If you haven’t yet, you will find a job. It may not be your dream job, but you will make the best of it, and you may even love it more than the career you thought you wanted. I never thought I would be a writer or manage a team as talented as the one I do at TheStreet Pro. I love what I do now, but it was a windy road to get here.
Words of Advice
First, economic volatility will be a part of your life. Prepare for it. I’m on my third career now and look forward to the day when I start my fourth. I have no idea when or what it will be, but it could be the best one yet!
Second, learn to write. Communication skills and your ability to think are what differentiate you from AI. Plus, you don’t really know what you think until you write it out. That’s how you learn what’s true and what isn’t.
Third, and most important, be young. Get out of your house and have fun with your friends. Make new friends, too! Be social. Make memories. Not only will your life be richer, but your career will be, too.
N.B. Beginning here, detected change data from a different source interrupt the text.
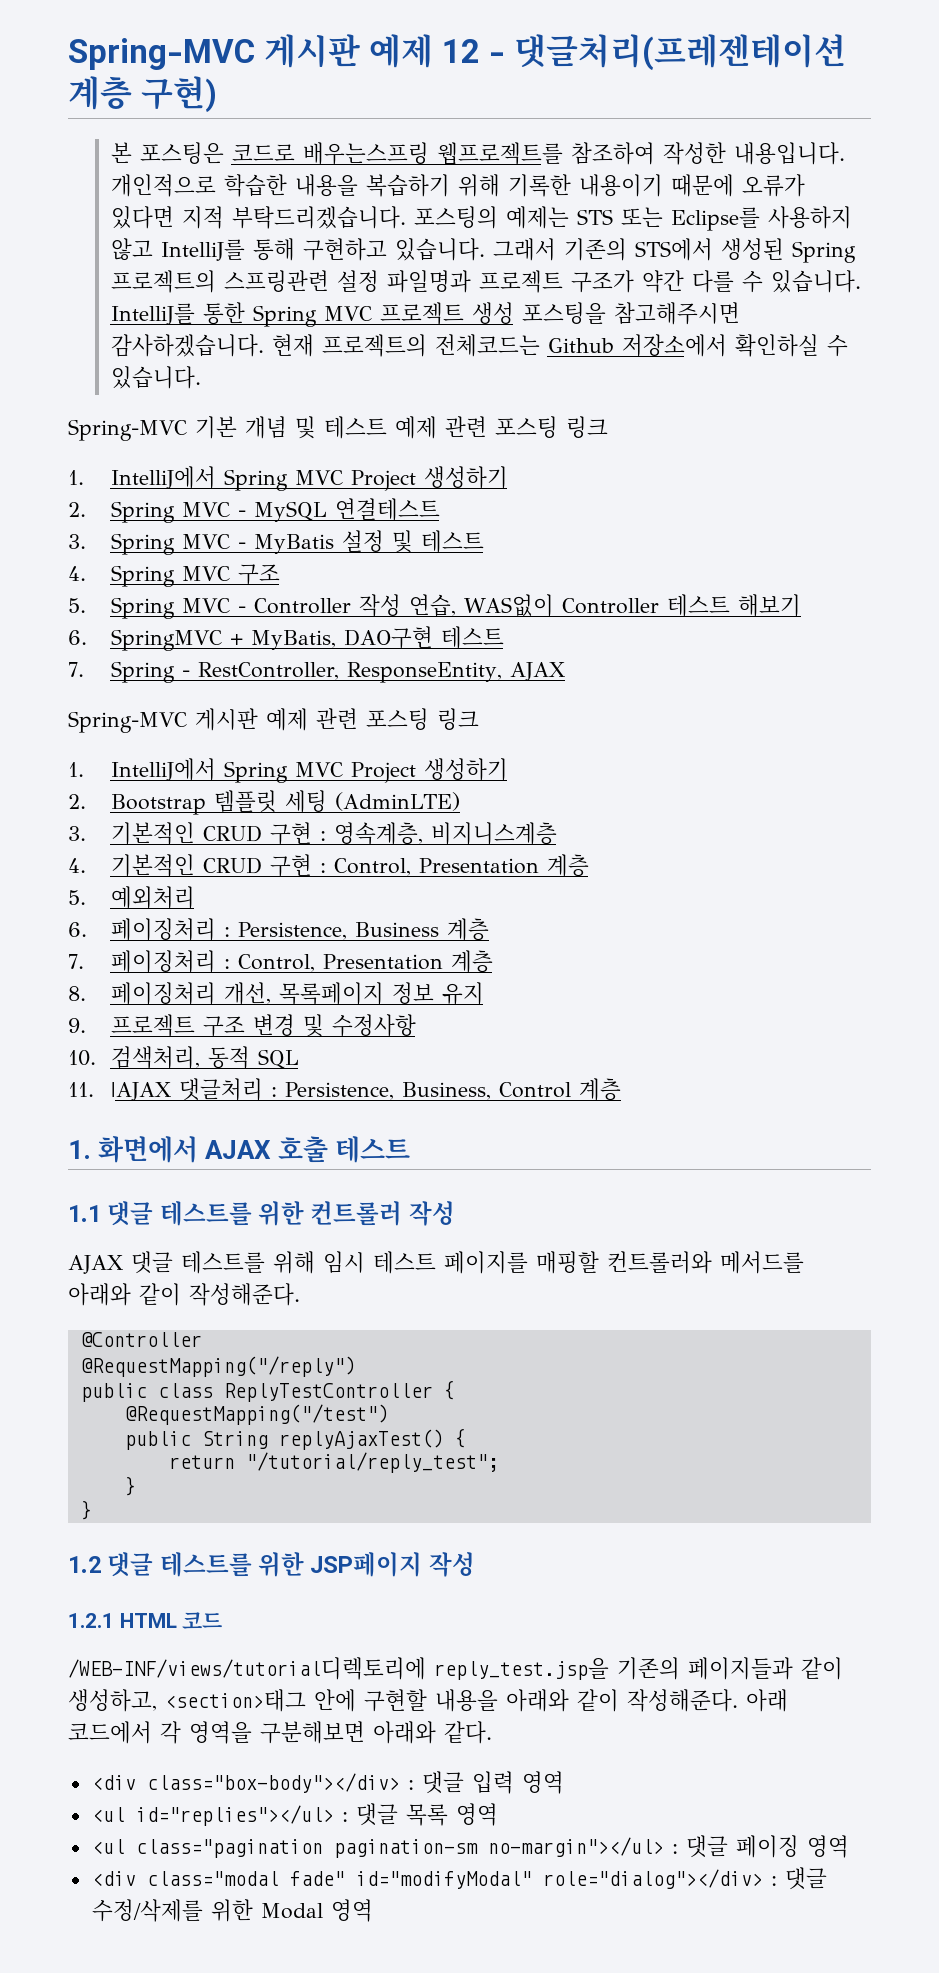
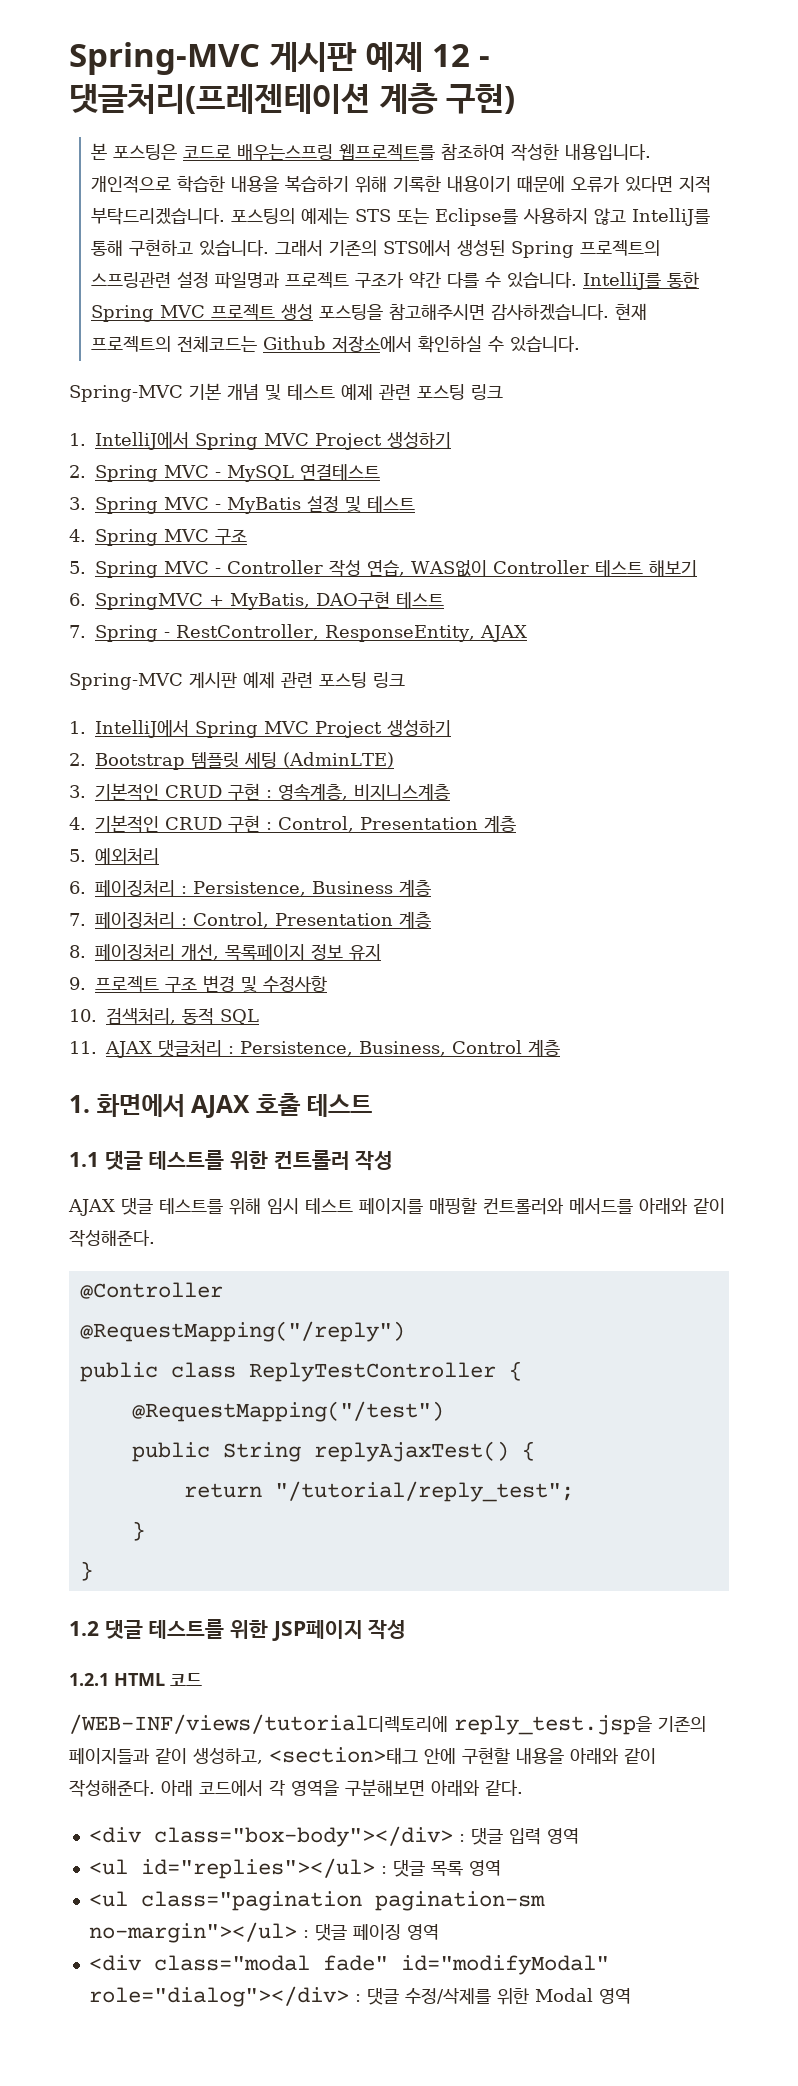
[110,1082,171,1101] |AJAX -> [105,1041,152,1058] AJAX

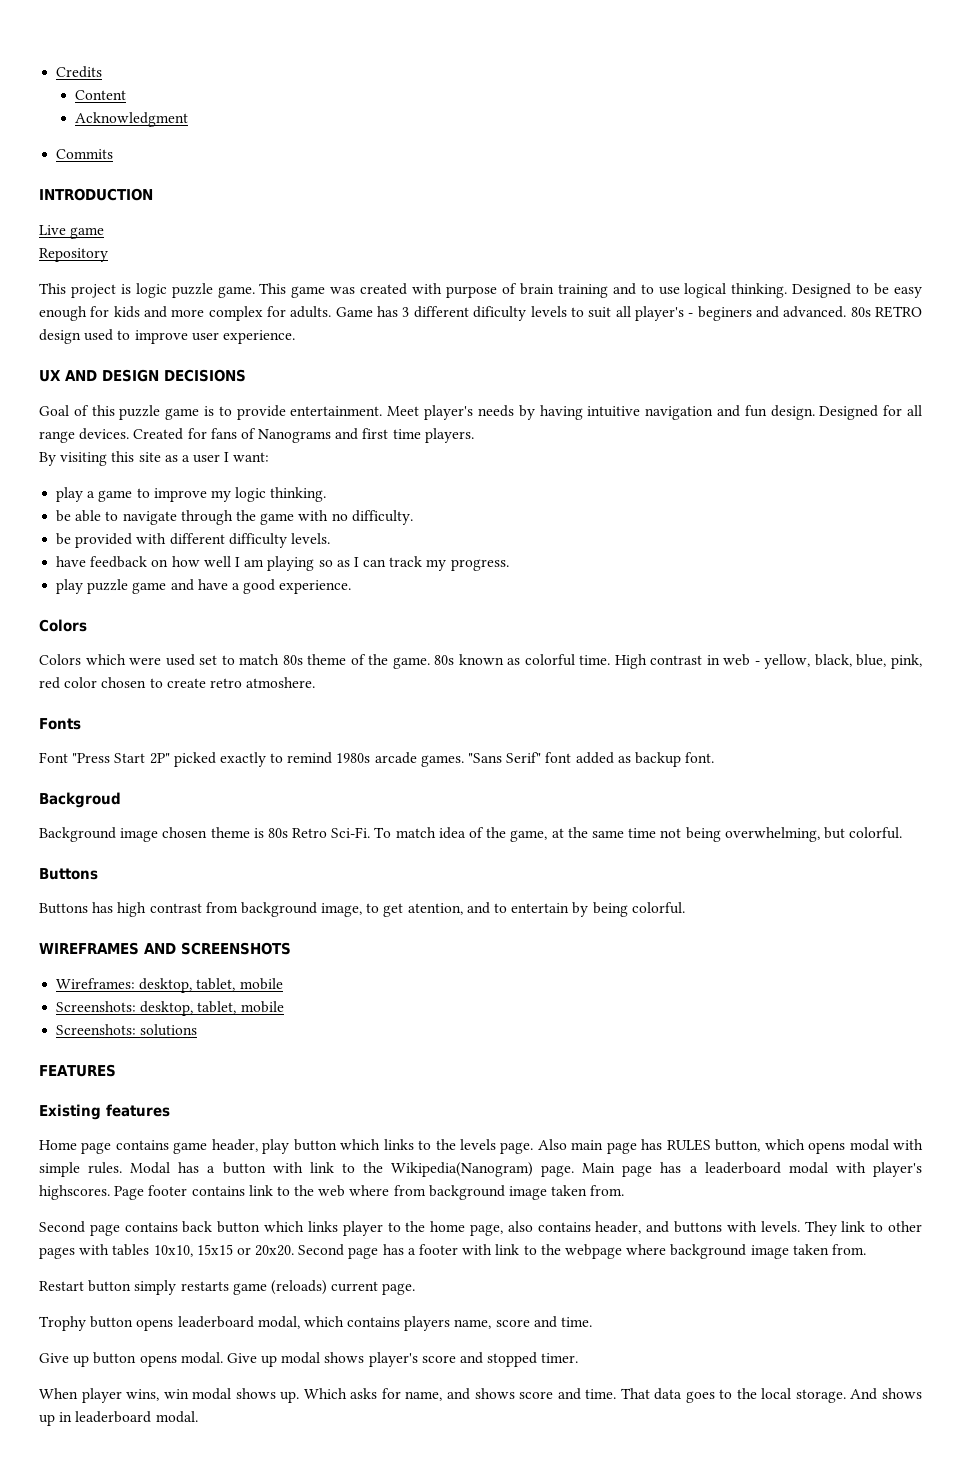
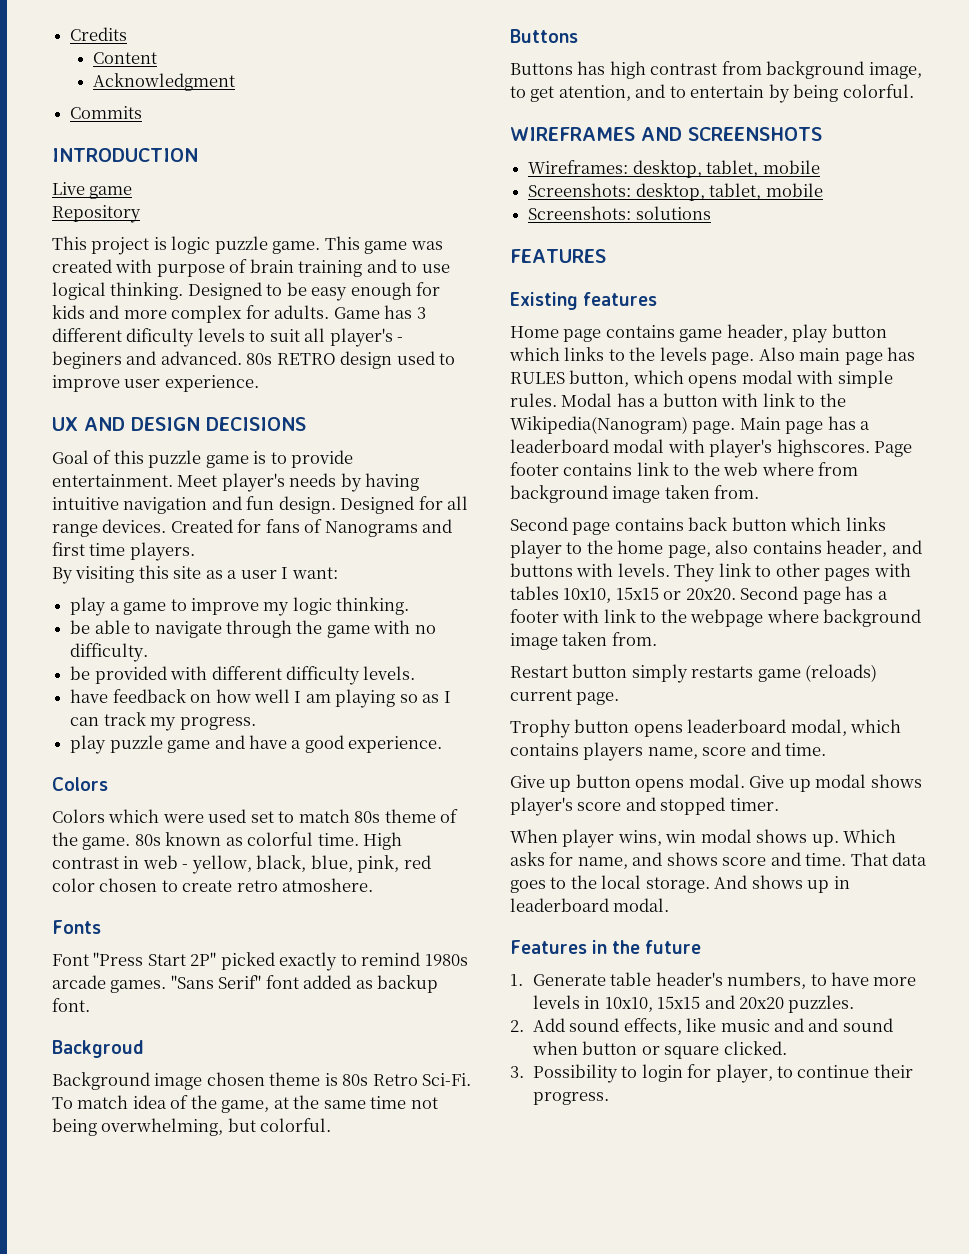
(198, 1417) none -> [510,940,702,954] [510,972,917,989] [532,995,855,1013] [510,1018,893,1035] [531,1041,787,1059] [510,1064,913,1083] [532,1092,609,1105] // Features in the future // 1. Generate table header's numbers, to have more levels in 10x10, 15x15 and 20x20 puzzles. // 2. Add sound effects, like music and and sound when button or square clicked. // 3. Possibility to login for player, to continue their progress.

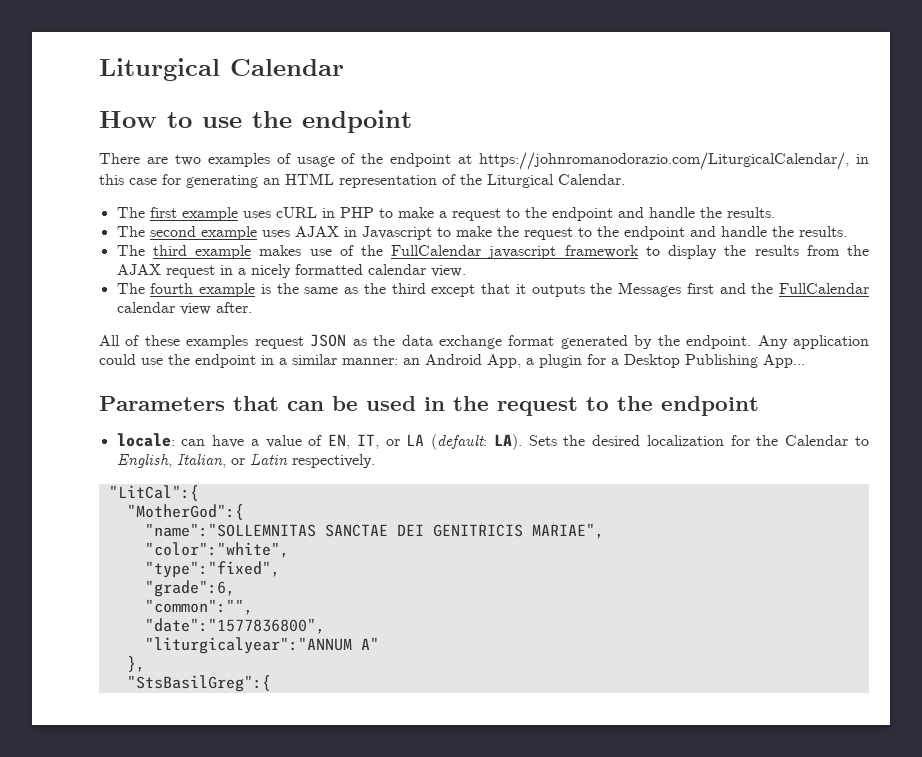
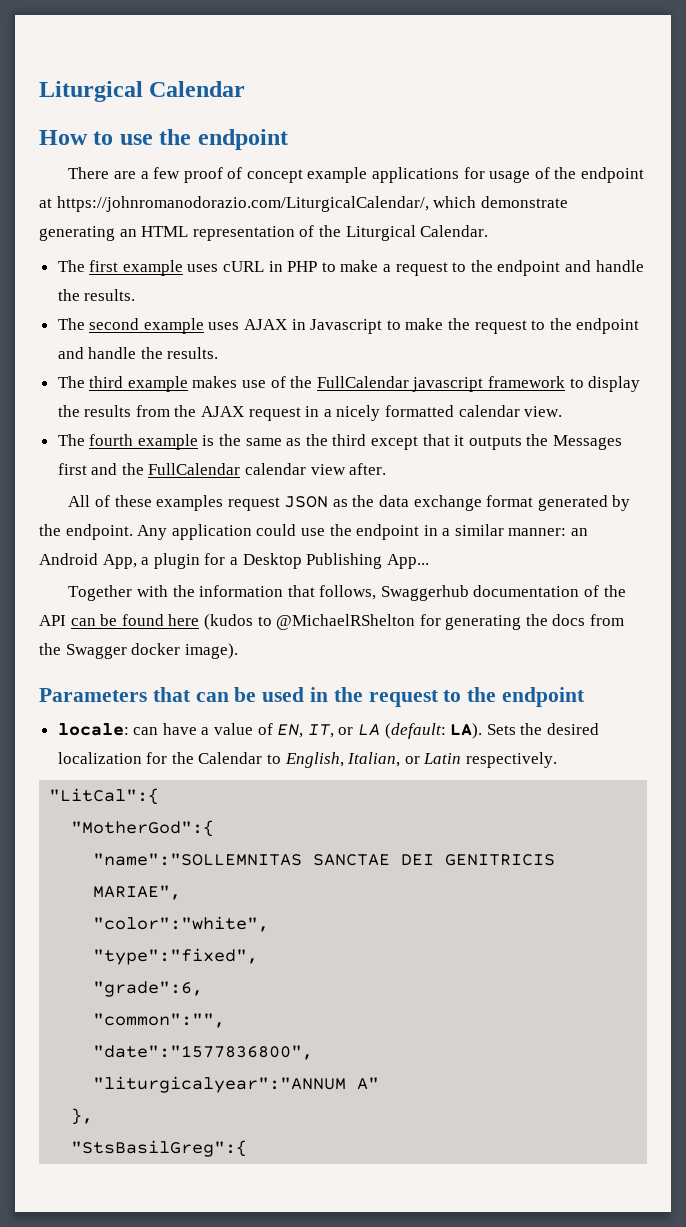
[174,153,291,167] two examples of -> [140,167,485,183] a few proof of concept example applications for
[856,154,870,164] [99,174,181,185] in this case for -> [433,196,568,208] which demonstrate
(805, 361) none -> [68,585,626,601] [39,614,625,630] [39,643,238,659] // Together with the information that follows, Swaggerhub documentation of the API can be found here (kudos to @MichaelRShelton for generating the docs from the Swagger docker image).

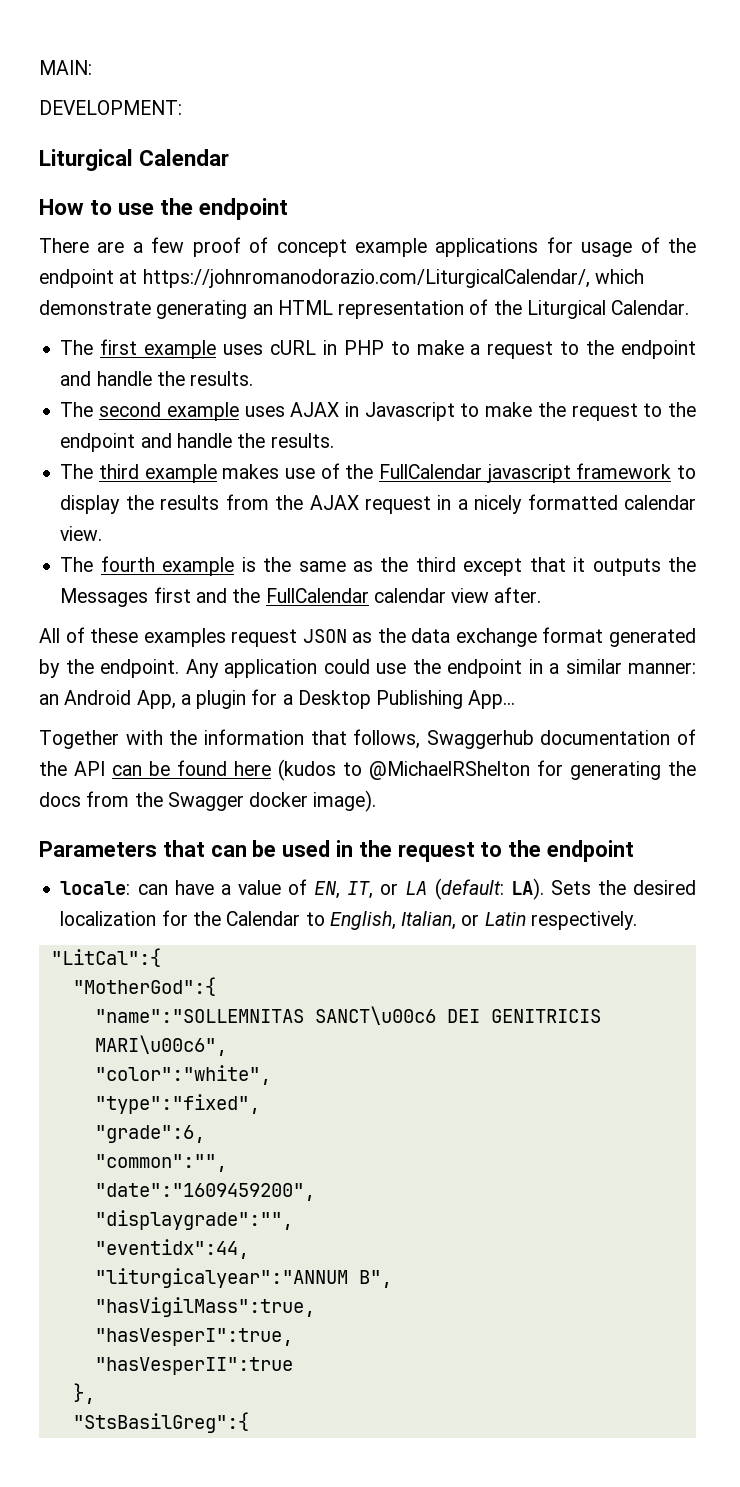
(39, 91) none -> [39,60,92,75] [39,100,182,115] MAIN: // DEVELOPMENT: //
[313,854,391,866] SANCTAE -> [314,1006,436,1025] SANCT\u00c6
[93,885,182,900] MARIAE", -> [94,1035,227,1056] MARI\u00c6",
[93,1045,314,1060] [93,1076,380,1093] "date":"1577836800", // "liturgicalyear":"ANNUM A" -> [94,1183,315,1201] [94,1210,293,1230] [94,1239,249,1259] [94,1268,392,1288] [94,1297,315,1317] [94,1328,293,1346] [94,1357,293,1375] "date":"1609459200", // "displaygrade":"", // "eventidx":44, // "liturgicalyear":"ANNUM B", // "hasVigilMass":true, // "hasVesperI":true, // "hasVesperII":true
Finally, invest for the future. Play the long game. And that means you should invest for the long run, too. Put away a little each month, and by the time you are older, you’ll have enough to buy a house or retire.
On TheStreet Pro, Kate Stalter and I have been writing articles that we hope will help people plan and grow their wealth. It’s part of our Filthy Rich Animal series. Our Filthy Rich Animal Basics are ten articles that show you how to invest and make the case for why you need to. We discuss how you can build a portfolio using ETFs like the SPDR S&P 500 ETF (SPY) to own a wide basket of stocks, or the iShares Russell 2000 ETF (IWM) to invest in small-cap companies with lower risk. ETFs can even help you invest in bonds, like the iShares iBoxx Investment Grade Corporate Bond ETF (LQD).
One of my favorite articles is “Investing is Rigged (In Your Favor).” It shows that the market is stacked in your favor and lays out a plan for getting rich slowly.
If you’re interested in learning more and becoming an advanced investor, TheStreet Pro will be here to provide guidance.
Bottom Line
Congrats to the Class of 2026. You have terrible timing. But remain optimistic, and you’ll find ways to build a fulfilling career and grow the wealth you need to retire comfortably.
I know you can do it. I’m rooting for you.